Okey Thanks a lot ! This is enough for me to know that. Because I was wondering why this their method did not get popular.

Hello Johannes,

Referring to one of your old notes as above. I tried Nonlinear moving average method of Alexander Meyer-Gohde. So, there is method is approximation around the risky steady state right?

Using their add in “Nonlinear_MA 1.0.8.” for dynare at order 3 I found that It produced very similar second moments as when I do it with dynare with built in pruning. I am wondering why it is? Why there is no difference between these.

I dig a bit deeper I found that pruning technique of Andreasen (2013,2017) and LAN, H., AND A. MEYER-GOHDE produced very similar second moments at the 3rd order. I also checked with ’fernandez-villaverde_et_al (2011) pruning technique as you mentioned too in your dynare version of risk comments paper. However, it produced very large second for some model I am using. It also produced very higher persistence in autocorrelation of consumption, output etc. (It means there is unit root).

Moreover, I found that DEN HAAN, W. J., AND J. DE WIND
(2012) is best in the sense that second moments matched with the data very well. I found comments of Stéphane as mentioned at forum "I also Other alternatives, which I tend to prefer but are not yet implemented in Dynare, exist. For instance, see den Haan et alii"
I think, these are only creditable pruning techniques?

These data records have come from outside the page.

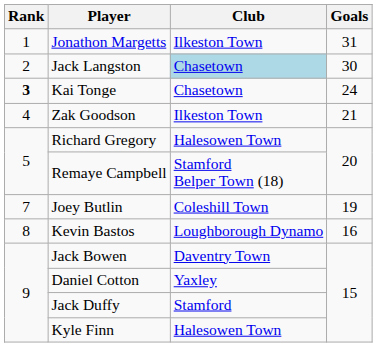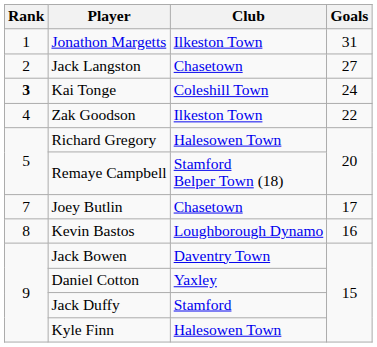Jack Langston | Club: lightblue background -> no background
Jack Langston | Goals: 30 -> 27
Kai Tonge | Club: Chasetown -> Coleshill Town
Zak Goodson | Goals: 21 -> 22
Joey Butlin | Club: Coleshill Town -> Chasetown
Joey Butlin | Goals: 19 -> 17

My understanding is that the pruning scheme by Andreasen et al and Lan/Meyer-Gohde are virtually identical, with the former being the more prominent source. The one by Fernandez-Villaverde et al. always struck me as wrong an I am not sure that it really prevents explosiveness.
The Den Haan/De Wind paper is very different and harder to implement, but conceptually preferable.

Thanks for your input. I utilized codes for pruning codes using pruning_abounds.m given by Lan/Meyer-Gohde. First, I compare, moments by using dynare built in pruning option with their codes for Andreasen et al. I wanted to make sure these codes are fine. so Lan/Meyer-Gohde Andreasen and dynare pruning give same moments. So codes are perfect. I did not use NLMA rather simulated moments with half million simulation in dynare.

In the same way, I utilized their codes for Den Haan/De and Fernandez-Villaverde et al. This is how I found that Den Haan/De is much better than any others.